---- Supplied records

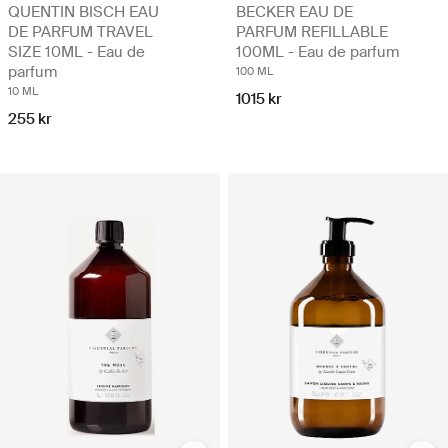
QUENTIN BISCH EAU
BECKER EAU DE
DE PARFUM TRAVEL
PARFUM REFILLABLE
SIZE 10ML - Eau de
100ML - Eau de parfum
parfum
100 ML
10 ML
1015 kr
255 kr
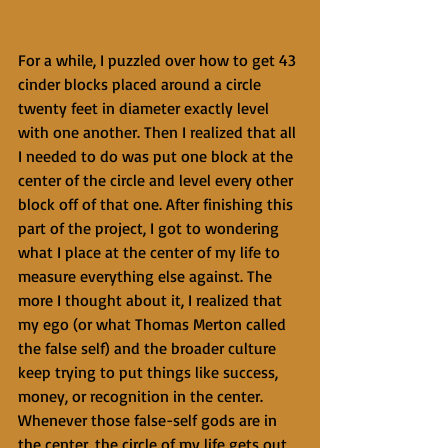
For a while, I puzzled over how to get 43 
cinder blocks placed around a circle 
twenty feet in diameter exactly level 
with one another. Then I realized that all 
I needed to do was put one block at the 
center of the circle and level every other 
block off of that one. After finishing this 
part of the project, I got to wondering 
what I place at the center of my life to 
measure everything else against. The 
more I thought about it, I realized that 
my ego (or what Thomas Merton called 
the false self) and the broader culture 
keep trying to put things like success, 
money, or recognition in the center. 
Whenever those false-self gods are in 
the center, the circle of my life gets out 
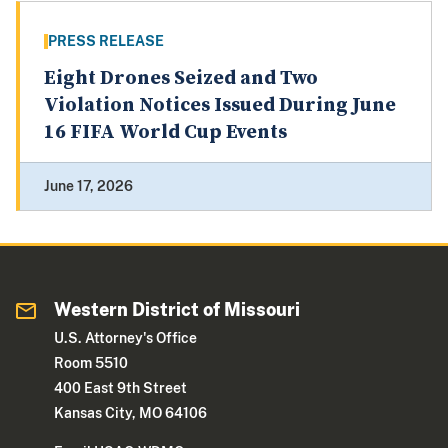
PRESS RELEASE
Eight Drones Seized and Two
Violation Notices Issued During June
16 FIFA World Cup Events
June 17, 2026
Western District of Missouri
U.S. Attorney's Office
Room 5510
400 East 9th Street
Kansas City, MO 64106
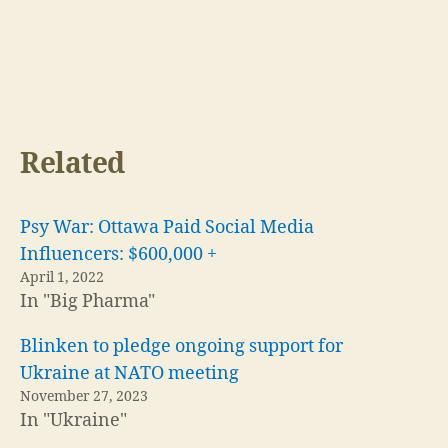
Related
Psy War: Ottawa Paid Social Media
Influencers: $600,000 +
April 1, 2022
In "Big Pharma"
Blinken to pledge ongoing support for
Ukraine at NATO meeting
November 27, 2023
In "Ukraine"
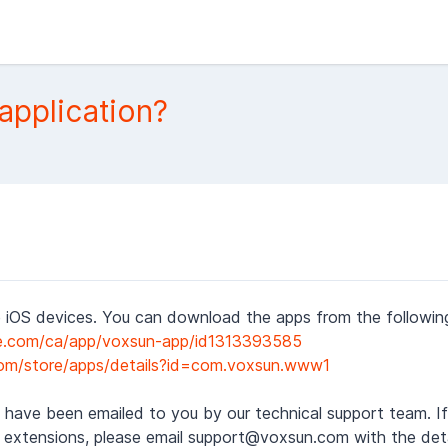
application?
 iOS devices. You can download the apps from the following 
le.com/ca/app/voxsun-app/id1313393585
.com/store/apps/details?id=com.voxsun.www1
 have been emailed to you by our technical support team. If 
 extensions, please email support@voxsun.com with the deta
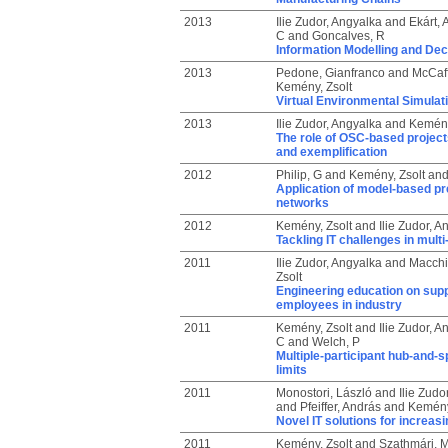
2013
Ilie Zudor, Angyalka
and
Ekárt, 
C
and
Goncalves, R
Information Modelling and Dec
2013
Pedone, Gianfranco
and
McCaff
Kemény, Zsolt
Virtual Environmental Simulat
2013
Ilie Zudor, Angyalka
and
Kemény
The role of OSC-based project
and exemplification
2012
Philip, G
and
Kemény, Zsolt
an
Application of model-based pre
networks
2012
Kemény, Zsolt
and
Ilie Zudor, A
Tackling IT challenges in mult
2011
Ilie Zudor, Angyalka
and
Macchi
Zsolt
Engineering education on sup
employees in industry
2011
Kemény, Zsolt
and
Ilie Zudor, A
C
and
Welch, P
Multiple-participant hub-and-s
limits
2011
Monostori, László
and
Ilie Zudo
and
Pfeiffer, András
and
Kemény
Novel IT solutions for increas
2011
Kemény, Zsolt
and
Szathmári, M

--------

**Job item**
Copy out the entries verbatim, but skip every picture.

**Reply**
QUENTIN BISCH EAU
BECKER EAU DE
DE PARFUM TRAVEL
PARFUM REFILLABLE
SIZE 10ML - Eau de
100ML - Eau de parfum
parfum
100 ML
10 ML
1015 kr
255 kr
For a while, I puzzled over how to get 43 
cinder blocks placed around a circle 
twenty feet in diameter exactly level 
with one another. Then I realized that all 
I needed to do was put one block at the 
center of the circle and level every other 
block off of that one. After finishing this 
part of the project, I got to wondering 
what I place at the center of my life to 
measure everything else against. The 
more I thought about it, I realized that 
my ego (or what Thomas Merton called 
the false self) and the broader culture 
keep trying to put things like success, 
money, or recognition in the center. 
Whenever those false-self gods are in 
the center, the circle of my life gets out 
PRESS RELEASE
Eight Drones Seized and Two
Violation Notices Issued During June
16 FIFA World Cup Events
June 17, 2026
Western District of Missouri
U.S. Attorney's Office
Room 5510
400 East 9th Street
Kansas City, MO 64106
Related
Psy War: Ottawa Paid Social Media
Influencers: $600,000 +
April 1, 2022
In "Big Pharma"
Blinken to pledge ongoing support for
Ukraine at NATO meeting
November 27, 2023
In "Ukraine"
application?
 iOS devices. You can download the apps from the following 
le.com/ca/app/voxsun-app/id1313393585
.com/store/apps/details?id=com.voxsun.www1
 have been emailed to you by our technical support team. If 
 extensions, please email support@voxsun.com with the deta
2013
Ilie Zudor, Angyalka
and
Ekárt, 
C
and
Goncalves, R
Information Modelling and Dec
2013
Pedone, Gianfranco
and
McCaff
Kemény, Zsolt
Virtual Environmental Simulat
2013
Ilie Zudor, Angyalka
and
Kemény
The role of OSC-based project
and exemplification
2012
Philip, G
and
Kemény, Zsolt
an
Application of model-based pre
networks
2012
Kemény, Zsolt
and
Ilie Zudor, A
Tackling IT challenges in mult
2011
Ilie Zudor, Angyalka
and
Macchi
Zsolt
Engineering education on sup
employees in industry
2011
Kemény, Zsolt
and
Ilie Zudor, A
C
and
Welch, P
Multiple-participant hub-and-s
limits
2011
Monostori, László
and
Ilie Zudo
and
Pfeiffer, András
and
Kemény
Novel IT solutions for increas
2011
Kemény, Zsolt
and
Szathmári, M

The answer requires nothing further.